Reproduisez à l'identique, dans l'extrait choisi, tout le passage allant de « Quoi que vous » jusqu'à « d’homogénéisation est nécessaire. » inclus.

- **EXTRAIT CHOISI**
:::
La zone « debug » de MOTHER 3
5. Travail préparatoire : les règles typographiques
Dans votre traduction, faudra-t-il mettre une espace avant les points d’interrogation (normalement exigée en français de France, mais pas en français canadien ni en anglais) ? Utiliserez-vous des espaces insécables ou fines ? Faudra-t-il une majuscule à chaque mot pour les noms d’objets et d’ennemis ? Utiliserez-vous des caractères en exposant pour écrire 1ᵉʳ, 2ᵉ, ou encore Dʳ ? Les points de suspension en début de phrase seront-ils suivis d’une espace ?
Quoi que vous décidiez, l’important est de rester cohérent. Mettez-vous d’accord sur des règles de typographie à respecter et tenez-vous-y. Il n’y a rien de plus désagréable que de s’apercevoir trop tardivement que chaque traducteur a suivi ses propres règles et qu’une passe complète d’homogénéisation est nécessaire.
6. Ayez recours à un logiciel de gestion de versions
Vous allez produire des fichiers textes et les maintenir en constante évolution. En cas de problème, ou si vous voulez relire vos modifications de la veille, vous allez vouloir garder une trace de l’historique de ces changements. De plus, si vous êtes en équipe, vous allez échanger vos modifications avec vos compagnons de route. Travailler à plusieurs sur un même document et se l’envoyer en fusionnant à la main les différentes contributions, ça peut vite devenir un enfer. Il est donc indispensable que vous ayez recours à une solution de gestion de versions.
:::
- **DONNÉES FOURNIES**
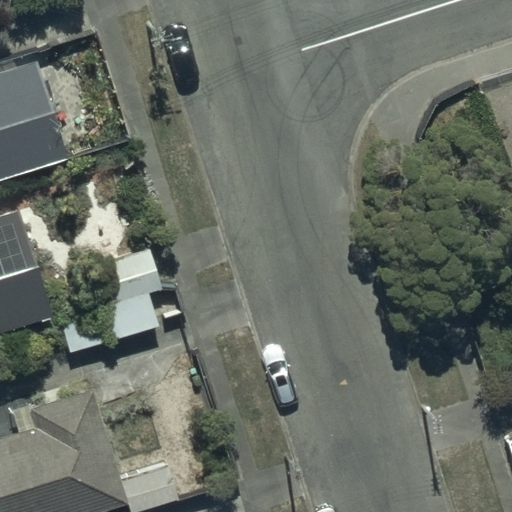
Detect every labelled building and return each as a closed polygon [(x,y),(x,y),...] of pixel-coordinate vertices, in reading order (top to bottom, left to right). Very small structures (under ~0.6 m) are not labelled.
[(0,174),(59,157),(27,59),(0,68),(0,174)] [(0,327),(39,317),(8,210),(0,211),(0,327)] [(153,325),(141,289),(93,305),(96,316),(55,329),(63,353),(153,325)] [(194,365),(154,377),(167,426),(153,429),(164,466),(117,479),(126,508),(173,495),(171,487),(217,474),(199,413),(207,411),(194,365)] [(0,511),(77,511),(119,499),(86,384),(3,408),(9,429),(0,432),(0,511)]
:::
- **TÂCHE TERMINÉE**
Quoi que vous décidiez, l’important est de rester cohérent. Mettez-vous d’accord sur des règles de typographie à respecter et tenez-vous-y. Il n’y a rien de plus désagréable que de s’apercevoir trop tardivement que chaque traducteur a suivi ses propres règles et qu’une passe complète d’homogénéisation est nécessaire.